Évaluation des dommages au monastère de Coimbra n’est possible qu’après la baisse du niveau de l’eau.

Évaluation des dommages au monastère de Coimbra n'est possible qu'après la baisse du niveau de l'eau.

« L’évaluation définitive des dommages causés par les inondations au monastère de Santa Clara-a-Velha ne pourra être effectuée qu’après le drainage complet des eaux dans le monastère et son cloître, c’est-à-dire lorsque le niveau du fleuve le permettra », a-t-il déclaré.

 

En réponse aux questions posées par l’agence Lusa, le Patrimoine Culturel a considéré que l’entrée d’eau à l’intérieur du monument était « une conséquence inévitable de l’accumulation des eaux du Mondego, qui à son tour, a résulté de l’ouverture des écluses du barrage de l’Aguieira, réalisée les 31 janvier et 1er février dernier ».

« La gestion nécessaire des quotas de stockage des barrages et des écluses de la région face aux pluies intenses a naturellement causé une augmentation significative du débit du Mondego, avec des répercussions sur le bâti des zones riveraines, comme c’est le cas du monastère de Santa Clara-a-Velha », a-t-il indiqué.

Selon le Patrimoine Culturel, face à cette situation connue à l’avance de risque d’inondation, une opération de suivi permanent de la situation sur le terrain a été immédiatement mise en place, avec des équipes techniques surveillant 24 heures sur 24 les niveaux d’eau à l’intérieur du bâtiment.

Bien que l’eau ait pénétré à l’intérieur du Monastère de Santa Clara-a-Velha, « les travaux possibles se poursuivent », pour la requalification du Centre d’interprétation, de la Casa do Paço et des aménagements extérieurs, dans le cadre du Plan de relance et de résilience (PRR).

« Les travaux progressent à un rythme conditionné en raison des fluctuations du niveau du fleuve dans la zone d’accès principal, pouvant enregistrer des interruptions temporaires pour des raisons de sécurité », a-t-il ajouté.

Le Patrimoine Culturel a également annoncé qu’un canal de communication directe est disponible depuis dimanche pour que les citoyens puissent signaler les dégâts causés par les intempéries sur le patrimoine culturel de leurs localités, via l’adresse email re******@********************ov.pt.
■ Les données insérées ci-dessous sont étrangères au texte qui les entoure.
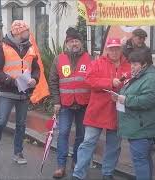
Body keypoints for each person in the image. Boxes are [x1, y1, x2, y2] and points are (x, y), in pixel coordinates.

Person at [0, 20, 40, 164]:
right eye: (26, 31)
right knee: (0, 123)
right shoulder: (2, 47)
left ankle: (18, 153)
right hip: (7, 93)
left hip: (24, 93)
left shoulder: (31, 48)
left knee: (21, 124)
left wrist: (34, 79)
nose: (28, 33)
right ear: (18, 32)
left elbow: (36, 69)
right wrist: (12, 81)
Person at [72, 38, 131, 180]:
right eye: (111, 49)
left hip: (117, 111)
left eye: (117, 48)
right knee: (87, 143)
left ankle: (107, 173)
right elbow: (89, 80)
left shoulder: (129, 65)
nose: (114, 51)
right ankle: (78, 174)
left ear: (121, 49)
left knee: (114, 146)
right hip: (97, 110)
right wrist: (110, 82)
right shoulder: (98, 63)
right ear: (107, 50)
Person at [115, 48, 155, 180]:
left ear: (145, 64)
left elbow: (148, 100)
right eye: (131, 63)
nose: (132, 67)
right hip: (139, 126)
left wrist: (126, 100)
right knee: (144, 159)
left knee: (140, 161)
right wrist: (120, 97)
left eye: (135, 64)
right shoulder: (141, 76)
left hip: (143, 128)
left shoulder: (152, 78)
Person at [49, 27, 92, 178]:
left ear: (81, 43)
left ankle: (76, 162)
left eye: (77, 41)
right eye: (71, 41)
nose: (74, 43)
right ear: (67, 43)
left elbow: (94, 81)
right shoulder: (58, 59)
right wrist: (56, 101)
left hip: (84, 104)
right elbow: (53, 81)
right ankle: (61, 166)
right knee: (63, 134)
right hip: (65, 105)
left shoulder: (89, 58)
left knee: (81, 135)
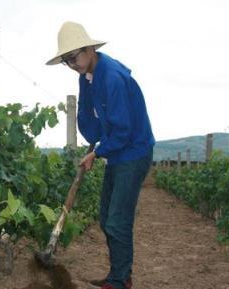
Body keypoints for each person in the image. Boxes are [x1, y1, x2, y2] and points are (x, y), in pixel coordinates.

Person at [46, 21, 155, 289]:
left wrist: (97, 153)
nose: (72, 64)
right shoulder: (87, 77)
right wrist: (89, 124)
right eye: (67, 61)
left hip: (133, 152)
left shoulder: (114, 78)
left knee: (117, 221)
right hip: (117, 153)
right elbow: (91, 126)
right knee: (107, 218)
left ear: (90, 48)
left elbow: (123, 130)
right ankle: (119, 275)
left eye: (74, 57)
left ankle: (119, 281)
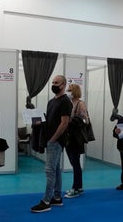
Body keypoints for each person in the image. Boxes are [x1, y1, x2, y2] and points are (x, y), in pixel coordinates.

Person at [31, 75, 72, 213]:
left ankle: (46, 201)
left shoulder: (65, 101)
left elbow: (64, 123)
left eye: (57, 83)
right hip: (50, 139)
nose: (54, 84)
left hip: (56, 140)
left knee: (49, 170)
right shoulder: (51, 102)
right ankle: (57, 197)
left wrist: (54, 138)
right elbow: (50, 120)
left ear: (64, 85)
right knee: (55, 170)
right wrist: (40, 122)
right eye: (53, 82)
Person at [63, 83, 88, 199]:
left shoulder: (80, 104)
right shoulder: (69, 103)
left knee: (76, 163)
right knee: (74, 163)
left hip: (76, 138)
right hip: (68, 136)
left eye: (70, 90)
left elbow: (85, 121)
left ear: (75, 92)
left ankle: (76, 188)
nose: (68, 92)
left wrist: (73, 120)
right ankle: (79, 186)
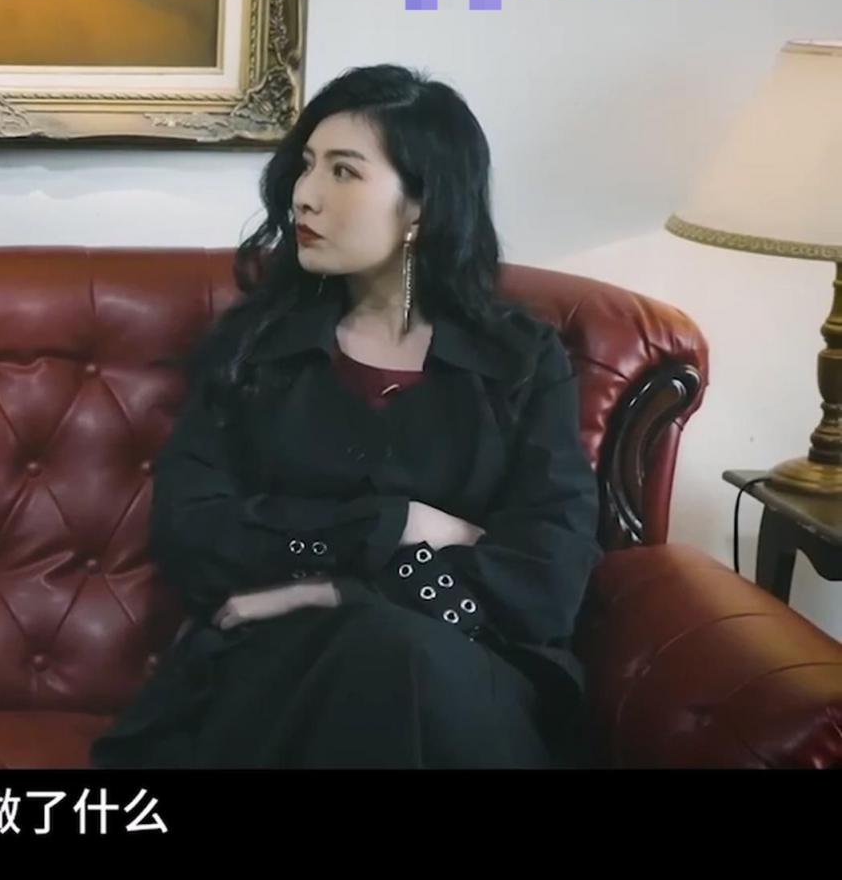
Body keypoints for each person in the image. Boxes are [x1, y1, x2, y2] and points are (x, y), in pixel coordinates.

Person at [92, 65, 601, 769]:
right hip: (279, 674)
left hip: (463, 678)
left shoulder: (520, 361)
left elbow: (546, 578)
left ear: (420, 205)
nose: (305, 195)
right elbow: (195, 534)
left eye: (343, 172)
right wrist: (390, 526)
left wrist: (335, 588)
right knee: (378, 662)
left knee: (395, 655)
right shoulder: (256, 348)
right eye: (306, 166)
« La participation de tous, par le biais du signalement des dégâts, de la localisation du patrimoine et de l’envoi de photos, est essentielle pour protéger notre héritage commun », a-t-il souligné.

Quinze personnes sont mortes au Portugal depuis le 28 janvier suite au passage des dépressions Kristin, Leonardo et Marta, qui ont également provoqué des centaines de blessés et de personnes sans abri.

La destruction totale ou partielle de maisons, d’entreprises et d’équipements, la chute d’arbres et de structures, la fermeture de routes, d’écoles et de services de transport, ainsi que la coupure de l’énergie, de l’eau et des communications, les inondations et les crues sont les principales conséquences matérielles de la tempête.

Les régions Centre, Lisbonne et Vallée du Tage et Alentejo sont les plus touchées.